QUELLE:
▼

Headers And Footer Options:
      --footer-center <text>          Centered footer text
      --footer-font-name <name>       Set footer font name (default Arial)
      --footer-font-size <size>       Set footer font size (default 12)
      --footer-html <url>             Adds a html footer
      --footer-left <text>            Left aligned footer text
      --footer-line                   Display line above the footer
      --no-footer-line                Do not display line above the footer
                                      (default)
      --footer-right <text>           Right aligned footer text
      --footer-spacing <real>         Spacing between footer and content in mm
                                      (default 0)
      --header-center <text>          Centered header text
      --header-font-name <name>       Set header font name (default Arial)
      --header-font-size <size>       Set header font size (default 12)
      --header-html <url>             Adds a html header
      --header-left <text>            Left aligned header text
      --header-line                   Display line below the header
      --no-header-line                Do not display line below the header
                                      (default)

▲

ROHDATEN:
▼

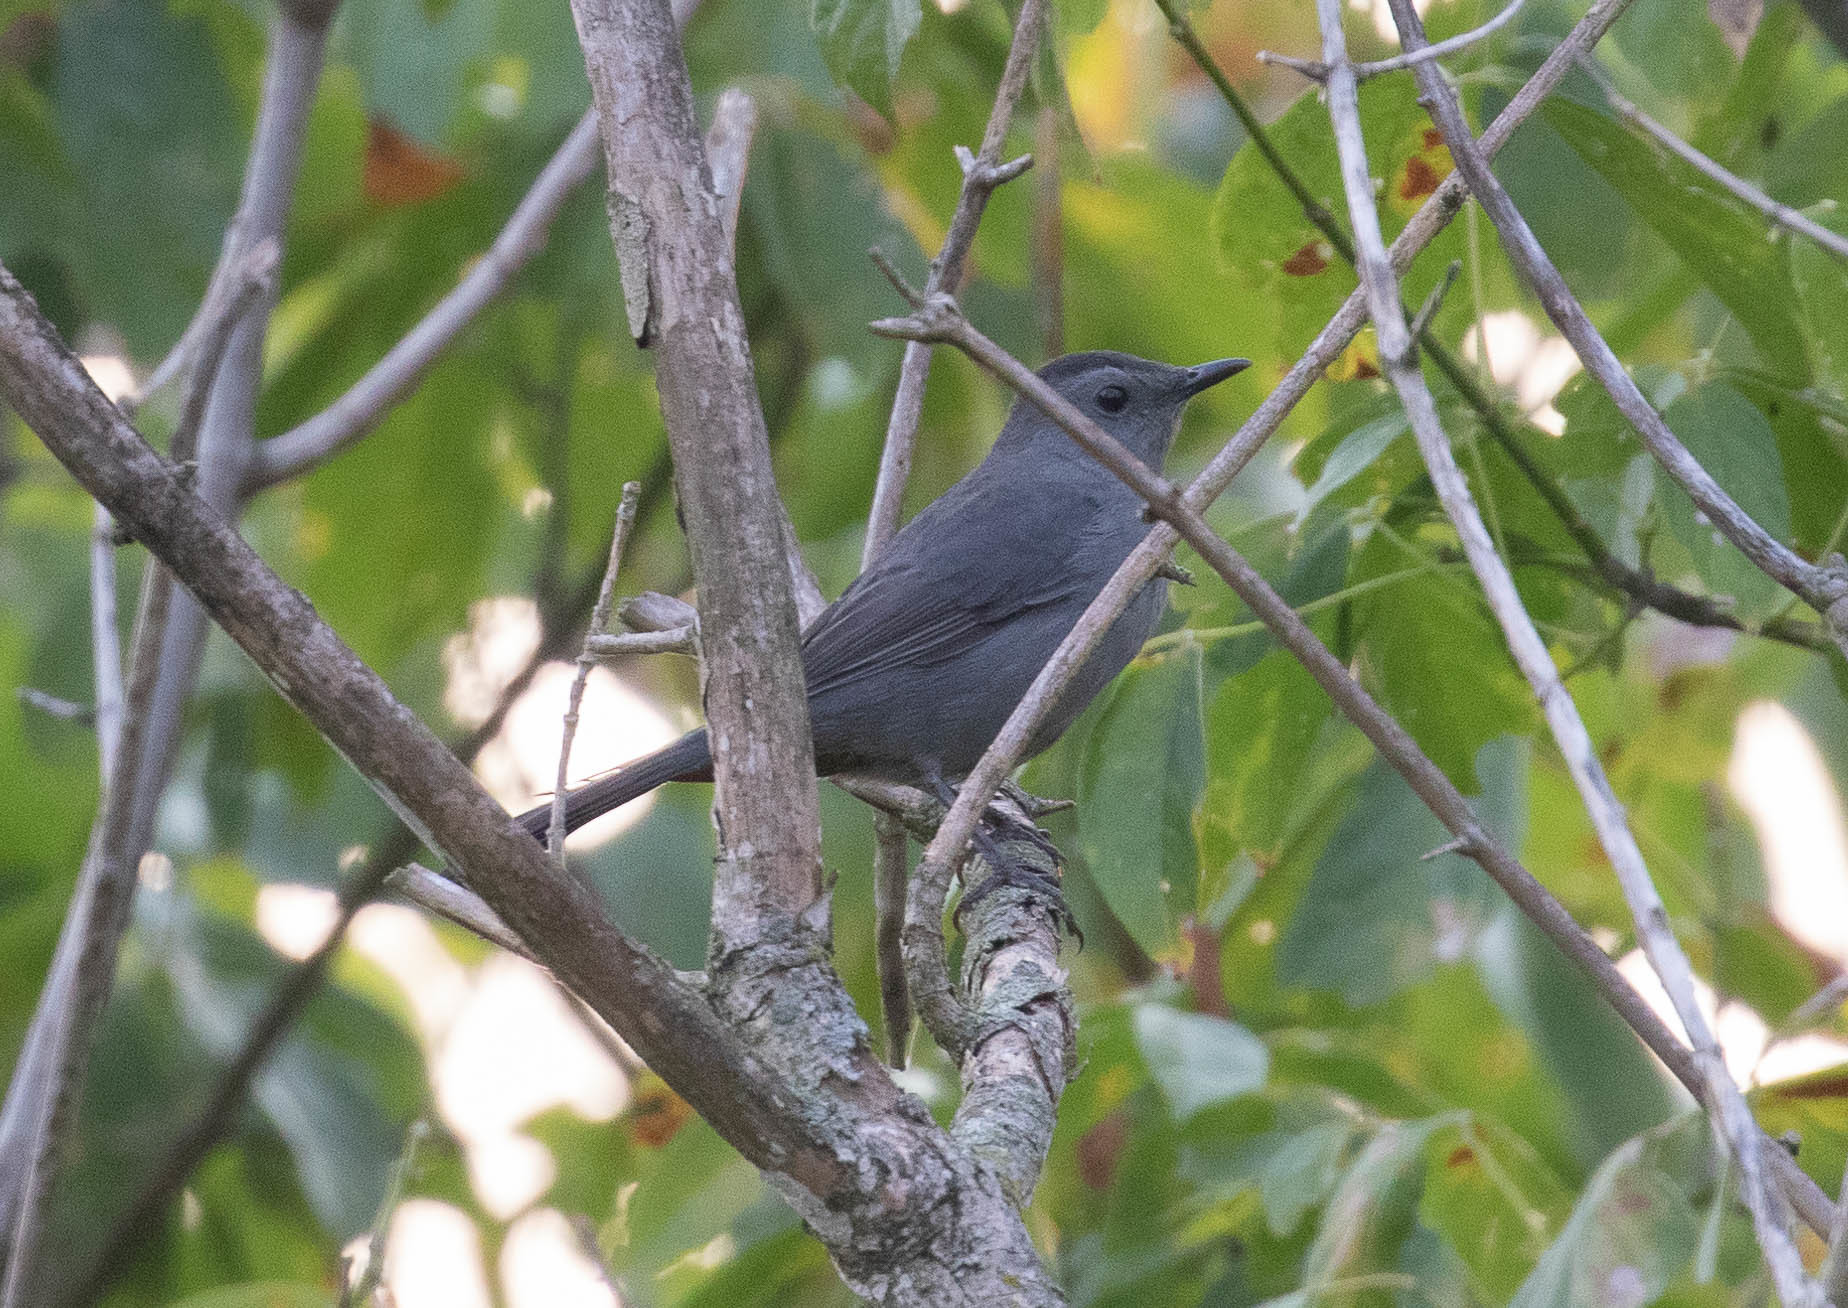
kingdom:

▲
▼

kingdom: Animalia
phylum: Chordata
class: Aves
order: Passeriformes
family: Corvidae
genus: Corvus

▲

GESTELLTE AUFGABE 1: Schreiben Sie bitte den Abschnitt der Optionsübersicht zu Kopf- und Fußzeilen ab, der mit den Worten „Headers And Footer“ beginnt und mit „(default 0)“ endet.
GESTELLTE AUFGABE 2: Welche Schriftgröße ist laut der Optionsübersicht zu Kopf- und Fußzeilen für die Fußzeile voreingestellt?
GESTELLTE AUFGABE 3: Fassen Sie die Optionsübersicht zu Kopf- und Fußzeilen in zwei Sätzen zusammen.

VOLLSTÄNDIGE ANTWORT 1:
Headers And Footer Options:
      --footer-center <text>          Centered footer text
      --footer-font-name <name>       Set footer font name (default Arial)
      --footer-font-size <size>       Set footer font size (default 12)
      --footer-html <url>             Adds a html footer
      --footer-left <text>            Left aligned footer text
      --footer-line                   Display line above the footer
      --no-footer-line                Do not display line above the footer
                                      (default)
      --footer-right <text>           Right aligned footer text
      --footer-spacing <real>         Spacing between footer and content in mm
                                      (default 0)

VOLLSTÄNDIGE ANTWORT 2: Die voreingestellte Schriftgröße der Fußzeile ist 12.

VOLLSTÄNDIGE ANTWORT 3: Die Optionen setzen Text links, mittig oder rechts in Kopf- und Fußzeile, legen Schriftart und Schriftgröße fest (standardmäßig Arial und 12) und fügen eine HTML-Kopf- oder -Fußzeile hinzu. Außerdem lässt sich eine Linie unter der Kopfzeile oder über der Fußzeile ein- oder ausschalten, wobei standardmäßig keine angezeigt wird, und der Abstand zwischen Fußzeile und Inhalt in mm angeben, der standardmäßig 0 beträgt.